# Requirements:
[A] Translate this sentence from the aquarium tank forum thread into Spanish: "They are very active fish when they are given the space."
[B] Write a continuation of the aquarium tank forum thread, picking up after its final sentence.

# Text extract:
>>>>>
# 5 gallon vs. 10 gallon



## Blaze54 (Apr 14, 2011)

Hey! I know I have been annoying the past couple weeks asking questions about setting up a 5 gallon tank. But I just found a 10 gallon tank a PetSmart that is a very good deal! So I was wondering. Which should I do? Which would be better for a novice tank keeper. $ is not a problem. Tanks for the help. :greenyay:


----------



## SilverMagic (May 10, 2011)

If you can get a 10 gallon with gentle filtration go for it! Lucky betta! Because you have more room for creativity in that tank. You can plant it heavily and add caves for your betta to hide and decorations and make it gorgeous! You can add compatible tankmates. You can also do a fishless cycle before you add the betta if you want to because you haven't bought the tank and added the fish yet. Be sure to post pictures once everything including the betta in the tank is set up. ;-)


----------



## Blaze54 (Apr 14, 2011)

Haha I thing I'm gonna go for it . Also what percentage of the water do I have to change out?


----------



## derpmeister (Jul 26, 2010)

I would go for the 10 gallon. I have my male in a 10 gallon and he loves it. They are very active fish when they are given the space.

Water changes vary from owner to owner. If you have a 10 gallon, you should change out 20% once a week (about two inches of water in your tank, since 10 gallons are about 11 inches high.). You can also do 10% every 3 days (one inch of water).
<<<<<
# Dataset entries:
>>>>>
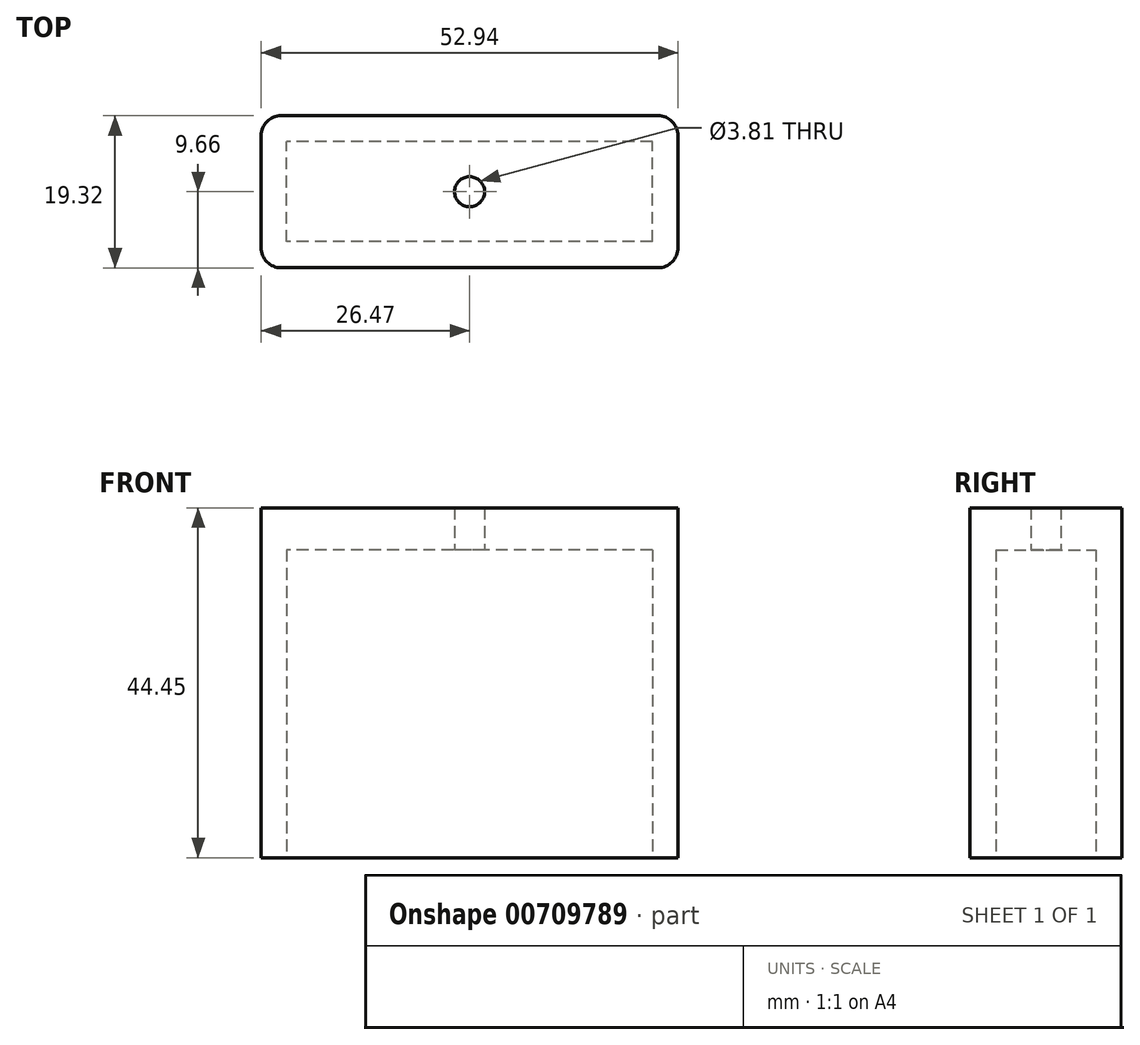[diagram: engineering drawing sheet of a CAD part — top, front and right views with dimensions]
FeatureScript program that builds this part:
annotation { "Feature Type Name" : "Feature", "Feature Type Description" : "" }
export const myFeature = defineFeature(function(context is Context, id is Id, definition is map)
    precondition{}
    {
        {
            var Q0;
            Q0=qCreatedBy(makeId("Top.planeOp"),FACE);
            var sketch = newSketch(context, id + "F0", { "sketchPlane" : qUnion([Q0])});
            skLineSegment(sketch, "E0.bottom", {"start": v(-23.24, 6.35) * mm, "end": v(23.24, 6.35) * mm});
            skLineSegment(sketch, "E0.top", {"start": v(-23.24, -6.35) * mm, "end": v(23.24, -6.35) * mm});
            skLineSegment(sketch, "E0.left", {"start": v(-23.24, 6.35) * mm, "end": v(-23.24, -6.35) * mm});
            skLineSegment(sketch, "E0.right", {"start": v(23.24, 6.35) * mm, "end": v(23.24, -6.35) * mm});
            skPoint(sketch, "E0.middle", {"position": v(0, 0) * mm});
            skLineSegment(sketch, "E1.bottom", {"start": v(-26.47, 9.66) * mm, "end": v(26.47, 9.66) * mm});
            skLineSegment(sketch, "E1.top", {"start": v(-26.47, -9.66) * mm, "end": v(26.47, -9.66) * mm});
            skLineSegment(sketch, "E1.left", {"start": v(-26.47, 9.66) * mm, "end": v(-26.47, -9.66) * mm});
            skLineSegment(sketch, "E1.right", {"start": v(26.47, 9.66) * mm, "end": v(26.47, -9.66) * mm});
            skSolve(sketch);
        }
        {
            var Q0;
            Q0=makeQuery(id+"F0.imprint","IMPRINT",FACE,{"disambiguationData":[TD([[makeQuery(id+"F0.imprint","IMPRINT",EDGE,{"derivedFrom":sQuery(id+"F0.wireOp",EDGE,"E0.bottom")}),1.0]])]});
            var Q1;
            Q1=makeQuery(id+"F0.imprint","IMPRINT",FACE,{"disambiguationData":[TD([[makeQuery(id+"F0.imprint","IMPRINT",EDGE,{"derivedFrom":sQuery(id+"F0.wireOp",EDGE,"E0.bottom")}),-1.0]])]});
            extrude(context, id + "F1", {"entities" : qUnion([Q0, Q1]), "depth" : 44.45 * mm, "offsetDistance" : 25.4 * mm});
        }
        {
            var Q0;
            Q0=qCreatedBy(makeId("Top.planeOp"),FACE);
            var sketch = newSketch(context, id + "F2", { "sketchPlane" : qUnion([Q0])});
            skLineSegment(sketch, "E2.bottom", {"start": v(23.24, -6.35) * mm, "end": v(-23.24, -6.35) * mm});
            skLineSegment(sketch, "E2.top", {"start": v(23.24, 6.35) * mm, "end": v(-23.24, 6.35) * mm});
            skLineSegment(sketch, "E2.left", {"start": v(23.24, -6.35) * mm, "end": v(23.24, 6.35) * mm});
            skLineSegment(sketch, "E2.right", {"start": v(-23.24, -6.35) * mm, "end": v(-23.24, 6.35) * mm});
            skPoint(sketch, "E2.middle", {"position": v(0, 0) * mm});
            skSolve(sketch);
        }
        {
            var Q0;
            Q0=makeQuery(id+"F2.imprint","IMPRINT",FACE,{"disambiguationData":[TD([[makeQuery(id+"F2.imprint","IMPRINT",EDGE,{"derivedFrom":sQuery(id+"F2.wireOp",EDGE,"E2.bottom")}),-1.0]])]});
            extrude(context, id + "F3", {"entities" : qUnion([Q0]), "operationType" : NewBodyOperationType.REMOVE, "depth" : 39.12 * mm, "offsetDistance" : 25.4 * mm});
        }
        {
            var Q0;
            Q0=qCreatedBy(makeId("Top.planeOp"),FACE);
            var sketch = newSketch(context, id + "F4", { "sketchPlane" : qUnion([Q0])});
            skCircle(sketch, "E3", {"center": v(0, 0) * mm, "radius": 1.9 * mm});
            skSolve(sketch);
        }
        {
            var Q0;
            Q0=makeQuery(id+"F4.imprint","IMPRINT",FACE,{"disambiguationData":[TD([[makeQuery(id+"F4.imprint","IMPRINT",EDGE,{"derivedFrom":sQuery(id+"F4.wireOp",EDGE,"E3")}),1.0]])]});
            extrude(context, id + "F5", {"entities" : qUnion([Q0]), "operationType" : NewBodyOperationType.REMOVE, "depth" : 58.67 * mm, "offsetDistance" : 25.4 * mm});
        }
        {
            var Q0;
            Q0=makeQuery(id+"F1.opExtrude","SWEPT_EDGE",EDGE,{"disambiguationData":[OSD([sQuery(id+"F0.wireOp",EDGE,"E1.bottom"),sQuery(id+"F0.wireOp",EDGE,"E1.left")])]});
            var Q1;
            Q1=makeQuery(id+"F1.opExtrude","SWEPT_EDGE",EDGE,{"disambiguationData":[OSD([sQuery(id+"F0.wireOp",EDGE,"E1.bottom"),sQuery(id+"F0.wireOp",EDGE,"E1.right")])]});
            var Q2;
            Q2=makeQuery(id+"F1.opExtrude","SWEPT_EDGE",EDGE,{"disambiguationData":[OSD([sQuery(id+"F0.wireOp",EDGE,"E1.top"),sQuery(id+"F0.wireOp",EDGE,"E1.left")])]});
            var Q3;
            Q3=makeQuery(id+"F1.opExtrude","SWEPT_EDGE",EDGE,{"disambiguationData":[OSD([sQuery(id+"F0.wireOp",EDGE,"E1.top"),sQuery(id+"F0.wireOp",EDGE,"E1.right")])]});
            fillet(context, id + "F6", {"entities" : qUnion([Q0, Q1, Q2, Q3]), "radius" : 2.54 * mm, "tangentPropagation" : true, "allowEdgeOverflow" : false});
        }
    });
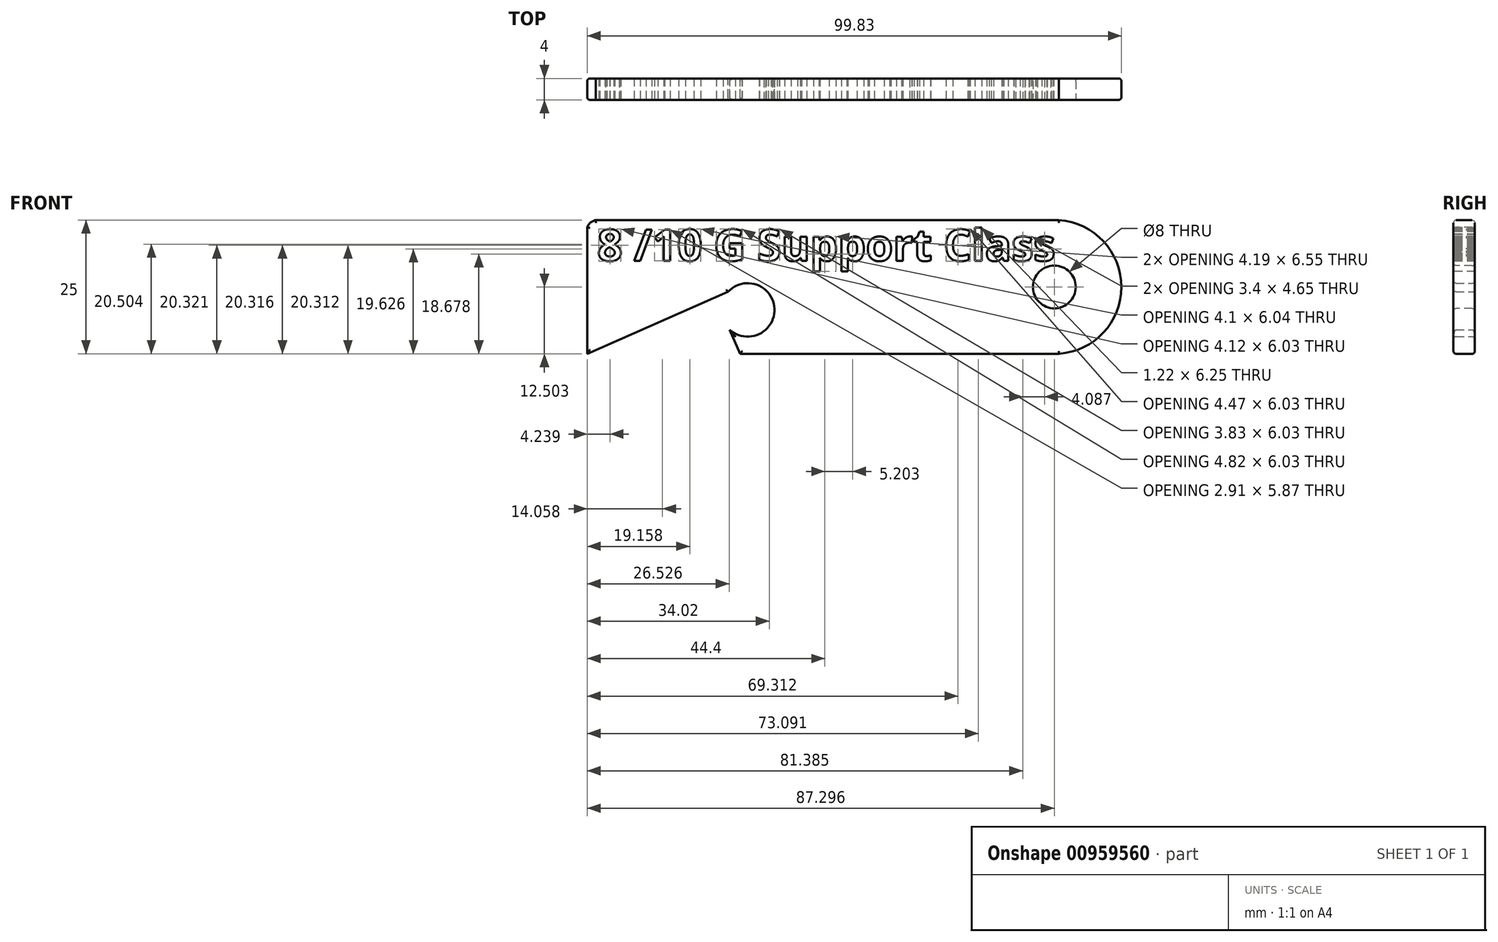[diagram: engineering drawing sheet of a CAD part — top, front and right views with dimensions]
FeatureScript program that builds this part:
annotation { "Feature Type Name" : "Feature", "Feature Type Description" : "" }
export const myFeature = defineFeature(function(context is Context, id is Id, definition is map)
    precondition{}
    {
        {
            var Q0;
            Q0=qCreatedBy(makeId("Front.planeOp"),FACE);
            var sketch = newSketch(context, id + "F0", { "sketchPlane" : qUnion([Q0])});
            skLineSegment(sketch, "E0.bottom", {"start": v(-6.84, -8.2) * mm, "end": v(93.16, -8.2) * mm});
            skLineSegment(sketch, "E0.top", {"start": v(-6.84, 16.8) * mm, "end": v(93.16, 16.8) * mm});
            skLineSegment(sketch, "E0.left", {"start": v(-6.84, -8.2) * mm, "end": v(-6.84, 16.8) * mm});
            skLineSegment(sketch, "E0.right", {"start": v(93.16, -8.2) * mm, "end": v(93.16, 16.8) * mm});
            skArc(sketch, "E1", {"start": v(81.33, -8.2) * mm, "mid": v(92.96, 5.17) * mm, "end": v(79.58, 16.8) * mm});
            skCircle(sketch, "E2", {"center": v(23.16, 0) * mm, "radius": 5 * mm});
            skLineSegment(sketch, "E3", {"start": v(-6.84, -8.2) * mm, "end": v(23.16, 5) * mm});
            skLineSegment(sketch, "E4", {"start": v(18.16, 0) * mm, "end": v(21.77, -8.2) * mm});
            skPoint(sketch, "E4.endSnap0", {"position": v(43.16, -8.2) * mm});
            skSolve(sketch);
        }
        {
            var Q0;
            {var subQ4=sQuery(id+"F0.wireOp",EDGE,"E0.left");Q0=makeQuery(id+"F0.imprint","IMPRINT",FACE,{"disambiguationData":[TD([[makeQuery(id+"F0.imprint","IMPRINT",EDGE,{"derivedFrom":subQ4}),-1.0]])]});}
            extrude(context, id + "F1", {"entities" : qUnion([Q0]), "depth" : 4 * mm, "offsetDistance" : 25 * mm});
        }
        {
            var Q0;
            Q0=makeQuery(id+"F1.opExtrude","CAP_FACE",FACE,{"disambiguationData":[OSD([sQuery(id+"F0.wireOp",EDGE,"E0.bottom"),sQuery(id+"F0.wireOp",EDGE,"E0.top"),sQuery(id+"F0.wireOp",EDGE,"E0.left"),sQuery(id+"F0.wireOp",EDGE,"E1"),sQuery(id+"F0.wireOp",EDGE,"E2"),sQuery(id+"F0.wireOp",EDGE,"E3"),sQuery(id+"F0.wireOp",EDGE,"E4")])],"isStart":false});
            var sketch = newSketch(context, id + "F2", { "sketchPlane" : qUnion([Q0])});
            skCircle(sketch, "E5", {"center": v(80.46, 4.3) * mm, "radius": 4 * mm});
            skSolve(sketch);
        }
        {
            var Q0;
            Q0=makeQuery(id+"F2.imprint","IMPRINT",FACE,{"disambiguationData":[TD([[makeQuery(id+"F2.imprint","IMPRINT",EDGE,{"derivedFrom":sQuery(id+"F2.wireOp",EDGE,"E5")}),1.0]])]});
            extrude(context, id + "F3", {"entities" : qUnion([Q0]), "operationType" : NewBodyOperationType.REMOVE, "endBound" : BoundingType.THROUGH_ALL, "oppositeDirection" : true, "depth" : 25 * mm, "offsetDistance" : 25 * mm});
        }
        {
            var Q0;
            Q0=makeQuery(id+"F1.opExtrude","CAP_FACE",FACE,{"disambiguationData":[OSD([sQuery(id+"F0.wireOp",EDGE,"E0.bottom"),sQuery(id+"F0.wireOp",EDGE,"E0.top"),sQuery(id+"F0.wireOp",EDGE,"E0.left"),sQuery(id+"F0.wireOp",EDGE,"E1"),sQuery(id+"F0.wireOp",EDGE,"E2"),sQuery(id+"F0.wireOp",EDGE,"E3"),sQuery(id+"F0.wireOp",EDGE,"E4")])],"isStart":false});
            var sketch = newSketch(context, id + "F4", { "sketchPlane" : qUnion([Q0])});
            skArc(sketch, "E6", {"start": v(-4.63, 16.8) * mm, "mid": v(-6.46, 16.11) * mm, "end": v(-6.84, 14.2) * mm});
            skSolve(sketch);
        }
        {
            var Q0;
            {var subQ0=sQuery(id+"F4.wireOp",EDGE,"E6");var subQ1=makeQuery(id+"F1.opExtrude","CAP_EDGE",EDGE,{"disambiguationData":[OSD([sQuery(id+"F0.wireOp",EDGE,"E0.top")])],"isStart":false});var subQ2=makeQuery(id+"F4.imprint","INTERSECT",VERTEX,{"disambiguationData":[OD(1.0)],"derivedFrom":[subQ1,subQ0]});Q0=makeQuery(id+"F4.imprint","IMPRINT",FACE,{"disambiguationData":[TD([[makeQuery(id+"F4.imprint","IMPRINT",EDGE,{"disambiguationData":[TD([[subQ2,-1.0]])],"derivedFrom":subQ0}),-1.0]])]});}
            extrude(context, id + "F5", {"entities" : qUnion([Q0]), "operationType" : NewBodyOperationType.REMOVE, "endBound" : BoundingType.THROUGH_ALL, "oppositeDirection" : true, "depth" : 25 * mm, "offsetDistance" : 25 * mm});
        }
        {
            var Q0;
            Q0=makeQuery(id+"F1.opExtrude","CAP_FACE",FACE,{"disambiguationData":[OSD([sQuery(id+"F0.wireOp",EDGE,"E0.bottom"),sQuery(id+"F0.wireOp",EDGE,"E0.top"),sQuery(id+"F0.wireOp",EDGE,"E0.left"),sQuery(id+"F0.wireOp",EDGE,"E1"),sQuery(id+"F0.wireOp",EDGE,"E2"),sQuery(id+"F0.wireOp",EDGE,"E3"),sQuery(id+"F0.wireOp",EDGE,"E4")])],"isStart":false});
            fillet(context, id + "F6", {"entities" : qUnion([Q0]), "radius" : .5 * mm, "tangentPropagation" : true, "allowEdgeOverflow" : false});
        }
        {
            var Q0;
            Q0=makeQuery(id+"F1.opExtrude","CAP_FACE",FACE,{"disambiguationData":[OSD([sQuery(id+"F0.wireOp",EDGE,"E0.bottom"),sQuery(id+"F0.wireOp",EDGE,"E0.top"),sQuery(id+"F0.wireOp",EDGE,"E0.left"),sQuery(id+"F0.wireOp",EDGE,"E1"),sQuery(id+"F0.wireOp",EDGE,"E2"),sQuery(id+"F0.wireOp",EDGE,"E3"),sQuery(id+"F0.wireOp",EDGE,"E4")])],"isStart":true});
            fillet(context, id + "F7", {"entities" : qUnion([Q0]), "radius" : .5 * mm, "tangentPropagation" : true, "allowEdgeOverflow" : false});
        }
        {
            var Q0;
            Q0=makeQuery(id+"F1.opExtrude","CAP_FACE",FACE,{"disambiguationData":[OSD([sQuery(id+"F0.wireOp",EDGE,"E0.bottom"),sQuery(id+"F0.wireOp",EDGE,"E0.top"),sQuery(id+"F0.wireOp",EDGE,"E0.left"),sQuery(id+"F0.wireOp",EDGE,"E1"),sQuery(id+"F0.wireOp",EDGE,"E2"),sQuery(id+"F0.wireOp",EDGE,"E3"),sQuery(id+"F0.wireOp",EDGE,"E4")])],"isStart":false});
            var sketch = newSketch(context, id + "F8", { "sketchPlane" : qUnion([Q0])});
            skText(sketch, "E7", { "text": "8 /10 G Support Class", "fontName": "OpenSans-Bold.ttf"});
            const initialGuessF8  = {"E7": [-0.00495, 0.00917, 1, 0, 0.00592]};
            skSetInitialGuess(sketch, initialGuessF8);
            skSolve(sketch);
        }
        {
            var Q0;
            Q0 = qSketchRegion(id + "F8", true);
            extrude(context, id + "F9", {"entities" : qUnion([Q0]), "operationType" : NewBodyOperationType.REMOVE, "endBound" : BoundingType.THROUGH_ALL, "oppositeDirection" : true, "depth" : .8 * mm, "offsetDistance" : 25 * mm});
        }
    });
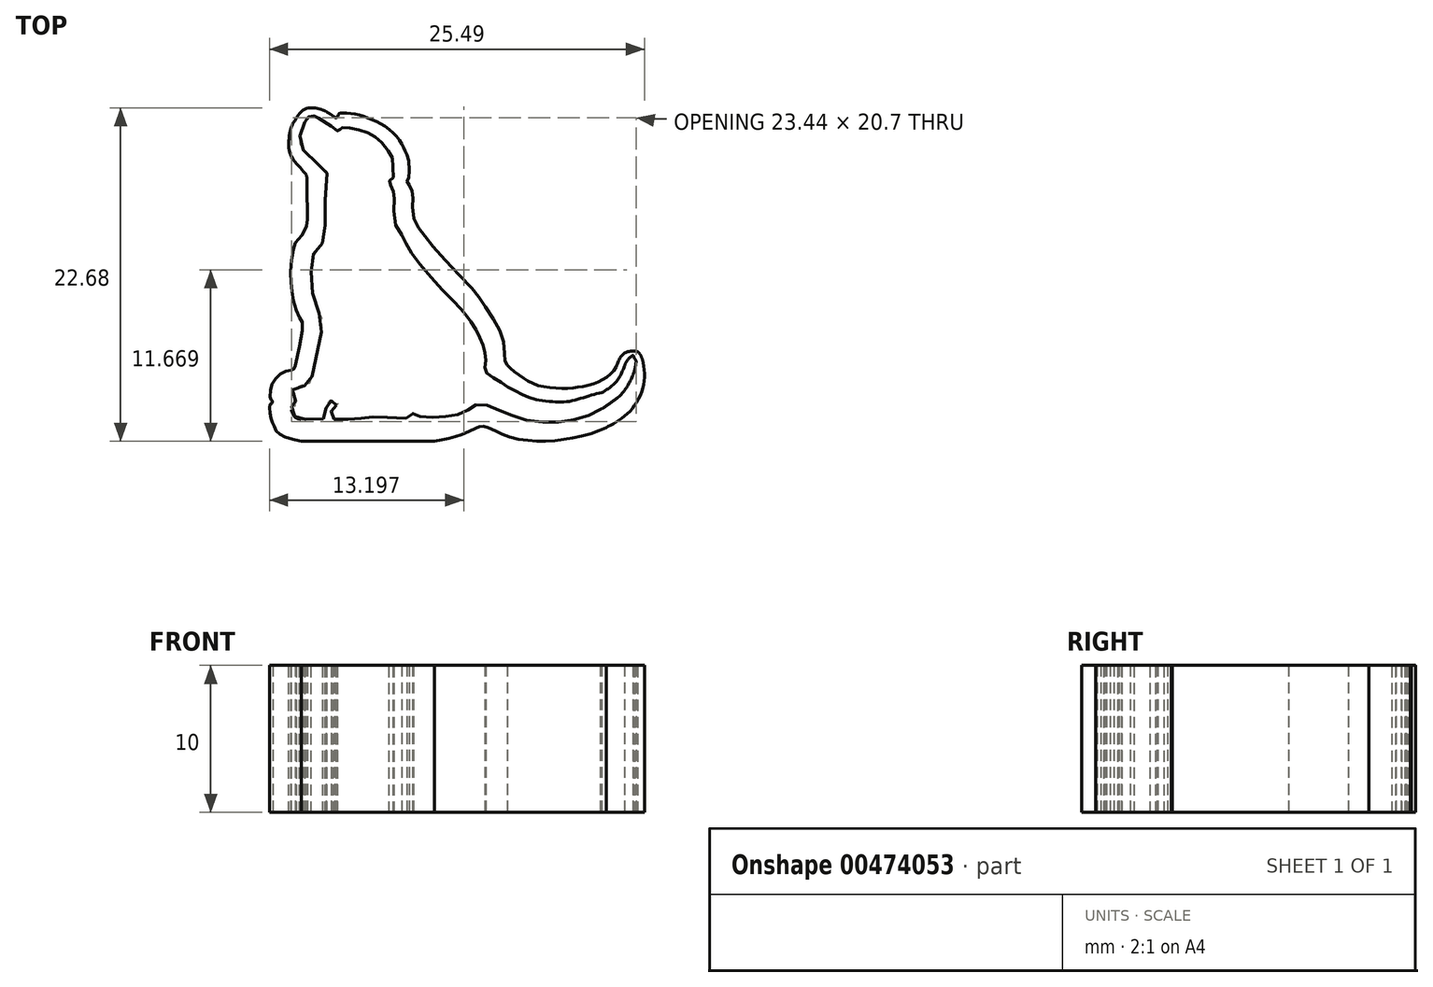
<<<<<
# Task-by-task results:
[A] Son peces muy activos cuando se les da el espacio.

[B]
----------



## Blaze54 (Apr 14, 2011)

Thx for the great replies! Stickin' with the 10 gallon! :-D


----------



## callmeconfused (May 4, 2011)

I've found 10 gallons to be easier to keep stable.


----------



## bettafish15 (Oct 3, 2010)

derpmeister said:


> Water changes vary from owner to owner. If you have a 10 gallon, you should change out 20% once a week (about two inches of water in your tank, since 10 gallons are about 11 inches high.). You can also do 10% every 3 days (one inch of water).


 
20% a week is on the small side, you should change out 40-50% a week because you'll be cycling for a month. Maybe after your tank is mature you could do 20% a week, but that wont be for awhile.


----------



## derpmeister (Jul 26, 2010)

bettafish15 said:


> 20% a week is on the small side, you should change out 40-50% a week because you'll be cycling for a month. Maybe after your tank is mature you could do 20% a week, but that wont be for awhile.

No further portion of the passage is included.